Scholar argues that HIV criminalization laws should be replaced with public health policies.
In a recent article, Courtney K. Cross, a law professor at University of Alabama School of Law, argues that HIV exposure laws lag behind contemporary science and do not meet their stated goal of combating the spread of HIV. She urges lawmakers to move away from criminal laws that unjustly punish people living with HIV and instead to use public health policies as a way to reshape the legal response to HIV.
From the first reported HIV cases in the United States in 1981 to today, testing positive for the virus has evolved from a death sentence to a chronic illness. In that time, the number of new HIV infections in the United States has also decreased by two-thirds. Progress in contemporary HIV medication and technology has made it possible to suppress a patient’s viral load to an undetectable amount—to the point where they cannot transmit HIV to others.
But most of the state laws that continue to criminalize people living with HIV were created in the 1990s—back when HIV and AIDS were not as well understood or well managed.
In 1990, Congress passed the Ryan White Comprehensive AIDS Resources Emergency (CARE) Act, which catalyzed states’ passage of HIV-specific criminal laws. The CARE Act required every state seeking federal grant funding for AIDS to certify that its criminal laws were adequate to prosecute individuals infected with HIV who intentionally or knowingly infected or exposed others to the virus.
In her article, Cross argues that, despite the progress made in HIV and AIDS management, several states continue to treat HIV as a deadly weapon. In several states, people living with HIV have been charged in recent years with attempted murder, bioterrorism and assault with a deadly weapon for acts such as having unprotected sex and not disclosing their HIV status, even if their viral load is undetectable. In one case, a person infected with HIV was prosecuted for deadly assault after spitting on a police officer, even though saliva does not transmit HIV.
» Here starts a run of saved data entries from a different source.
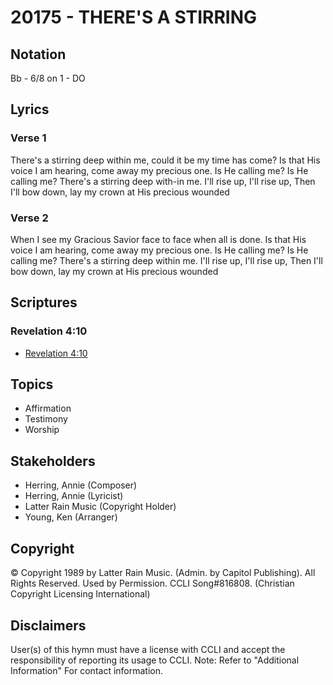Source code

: # 20175 - THERE'S A STIRRING

## Notation

Bb - 6/8 on 1 - DO

## Lyrics

### Verse 1

There's a stirring deep within me, could it be my time has come? Is that His voice I am hearing, come away my precious one. Is He calling me? Is He calling me? There's a stirring deep with-in me. I'll rise up, I'll rise up, Then I'll bow down, lay my crown at His precious wounded 

### Verse 2

When I see my Gracious Savior face to face when all is done. Is that His voice I am hearing, come away my precious one. Is He calling me? Is He calling me? There's a stirring deep within me. I'll rise up, I'll rise up, Then I'll bow down, lay my crown at His precious wounded 


## Scriptures

### Revelation 4:10

- [Revelation 4:10](https://www.biblegateway.com/passage/?search=Revelation%204%3A10)


## Topics

- Affirmation
- Testimony
- Worship

## Stakeholders

- Herring, Annie (Composer)
- Herring, Annie (Lyricist)
- Latter Rain Music (Copyright Holder)
- Young, Ken (Arranger)

## Copyright

© Copyright 1989 by Latter Rain Music. (Admin. by Capitol Publishing). All Rights Reserved. Used by Permission. CCLI Song#816808.
(Christian Copyright Licensing International)

## Disclaimers

User(s) of this hymn must have a license with CCLI and accept the responsibility of reporting its usage to CCLI.
Note: Refer to "Additional Information" For contact information.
Failure to reform these outdated laws continues to result in the arrest, prosecution, and conviction of individuals who do not or cannot transmit HIV, Cross notes. In addition, Cross points to studies suggesting that criminalizing HIV exposure may make people living with HIV less likely to get tested and ascertain their status to avoid potential liability or stigma. This perverse incentive has public health ramifications, as approximately 40 percent of new HIV infections come from people who are unaware of their positive status.
Cross urges lawmakers to replace HIV criminalization laws with public health programs informed by harm reduction. The measures Cross advocates include those establishing needle exchange programs, expanding medical assistance and access to pre-exposure prophylaxis medication (PrEP), and improving sexual education. These measures are oriented toward improving access to prevention and treatment tools, but they may encounter reluctance from lawmakers because they involve what are sometimes seen as taboo subjects, such as drug use and sex.
Cross argues that states and municipalities should recognize the financial and health benefits that come from investing in needle exchange programs. Congress currently prohibits using funding provided by the U.S. Department of Health and Human Services for needle purchases for exchange programs.
In addition, many of the needle exchange programs that do exist have strict residency requirements, in part to prevent too many injection drug users from coming into the program’s county. Many needle exchange programs also require a valid photo ID and place limits on the number of patrons who can attend. As Cross explains, these restrictions are counterproductive because if people who inject drugs are unable to access programs easily wherever they are living, they are more likely to continue to use contaminated needles.
A still bigger problem is simply that the United States has relatively few needle exchange programs to begin with: just over 300 programs spread across 39 states, compared with over 3,000 in Australia.
Cross urges state lawmakers not only to reform their outdated criminal laws and establish more needle exchange programs, but also to promote inclusive, pragmatic sexual education. She argues that sexual health education must be reformed to include more complete and up-to-date information.
Many states’ sexual education programs continue to stress the importance of having sex only once married, and many programs do not include information on STI or HIV protection or education on same-sex relations. Cross argues that these programs ignore the reality that young people are having sex and give those young people too few tools to protect themselves against HIV and unhealthy sexual relationships.
Cross also recommends that states improve access to PrEP by finding ways to expand Medicaid coverage for this prophylactic treatment. Between 2012 and 2016, the number of PrEP users increased by 880 percent, but this increase was inconsistent across different sexes, ages, and geographic regions. States that have not expanded Medicaid coverage for PrEP have the lowest rates of PrEP use. For those who are uninsured, PrEP can cost over $1,800 each month.
In addition to PrEP’s high financial costs, the still persistent shame and stigma tied to HIV and AIDS prevents many people from seeking medical assistance who need it. Cross urges policymakers to establish culturally appropriate outreach and community-based support systems that can both destigmatize taking PrEP and make it more accessible.
Cross concludes that public officials need to shift law and policy from uninformed punishment to evidence-based prevention. By minimizing invasive and dangerous interactions with the criminal legal system, states can meaningfully support people living with HIV and make real improvements in public health, Cross advocates.